• Tâche 1
Relevez toutes les années citées dans l'extrait sur les exportations d'artisanat, dans l'ordre chronologique.
• Tâche 2
Recopiez fidèlement l'extrait sur les exportations d'artisanat, depuis « Même en comparaison » jusqu'à « le même document. ».
• Tâche 3
Répondez aux questions suivantes d'après l'extrait sur les exportations d'artisanat.
(a) De quel ministère émane le communiqué cité ?
(b) Quelle évolution le chiffre d'affaires à l'export a-t-il connue en 2020 ?
(c) De combien les exportations d'artisanat se sont-elles améliorées par rapport à la période prépandémique ?

• Extrait
>>

Côté recettes touristiques, le nouveau Centre d'Artisanat de la Médina vaut son pesant d'or. Les ventes à l'export de biens artisanaux ont, en effet, progressé de manière significative en 2022, affichant une valeur de plus de 890 millions de dirhams (MDH), soit un taux de croissance de 50 % par rapport à 2021.

« Après une année 2020 marquée par une inflexion (-25%), puis un coup d’arrêt lié à la crise sanitaire et économique du Covid-19, le chiffre d’affaires à l’export des produits de l’artisanat est reparti à la hausse en 2021, enregistrant une valeur dépassant les 893 MDH, soit un taux d’accroissement de 50% par rapport à l’année d’avant ». C'est ce qui ressort du communiqué du ministère du Tourisme, de l’Artisanat et de l’Economie Sociale et Solidaire.

Même en comparaison avec la période prépandémique, par exemple jusqu'en 2019, les exportations d'artisanat montrent des progrès non négligeables, avec une amélioration de 13%, lit-on dans le même document.

<<

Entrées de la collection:

>>

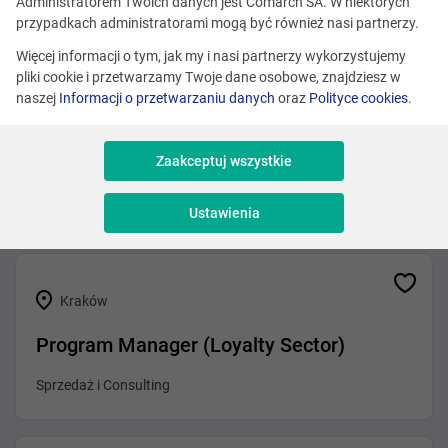
Zobacz podobne oferty
Administratorem Twoich danych jest Comarch SA. W niektórych
przypadkach administratorami mogą być również nasi partnerzy.
Więcej informacji o tym, jak my i nasi partnerzy wykorzystujemy
pliki cookie i przetwarzamy Twoje dane osobowe, znajdziesz w
Różne lokalizacje
naszej
Informacji o przetwarzaniu danych
oraz
Polityce cookies
.
Solution Architect / Presales Expert
(BSS/OSS – Telco)
Zaakceptuj wszystkie
Sprzedaż i Consulting
Ustawienia
Kraków
Program Manager (Loyalty Sector)
Sprzedaż i Consulting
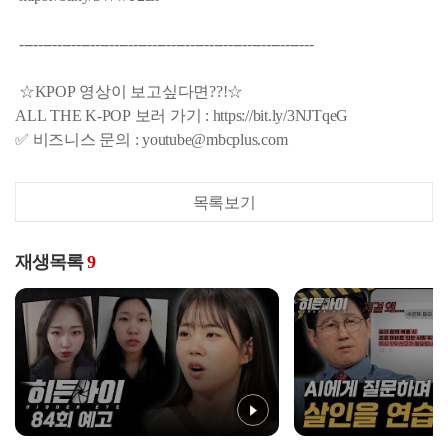
--------------------------------------------------------------
☆KPOP 영상이 보고싶다면??!☆
ALL THE K-POP 보러 가기 : https://bit.ly/3NJTqeG
✅ 비즈니스 문의 : youtube@mbcplus.com
목록보기
재생목록
9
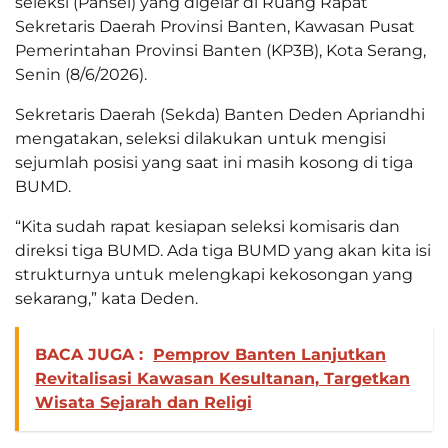
seleksi (Pansel) yang digelar di Ruang Rapat
Sekretaris Daerah Provinsi Banten, Kawasan Pusat
Pemerintahan Provinsi Banten (KP3B), Kota Serang,
Senin (8/6/2026).
Sekretaris Daerah (Sekda) Banten Deden Apriandhi
mengatakan, seleksi dilakukan untuk mengisi
sejumlah posisi yang saat ini masih kosong di tiga
BUMD.
“Kita sudah rapat kesiapan seleksi komisaris dan
direksi tiga BUMD. Ada tiga BUMD yang akan kita isi
strukturnya untuk melengkapi kekosongan yang
sekarang,” kata Deden.
BACA JUGA :
Pemprov Banten Lanjutkan
Revitalisasi Kawasan Kesultanan, Targetkan
Wisata Sejarah dan Religi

<<

• Résultat 1
2019, 2020, 2021, 2022

• Résultat 2
Même en comparaison avec la période prépandémique, par exemple jusqu'en 2019, les exportations d'artisanat montrent des progrès non négligeables, avec une amélioration de 13%, lit-on dans le même document.

• Résultat 3
(a) Du ministère du Tourisme, de l'Artisanat et de l'Economie Sociale et Solidaire.
(b) Une inflexion de -25 %.
(c) De 13 %.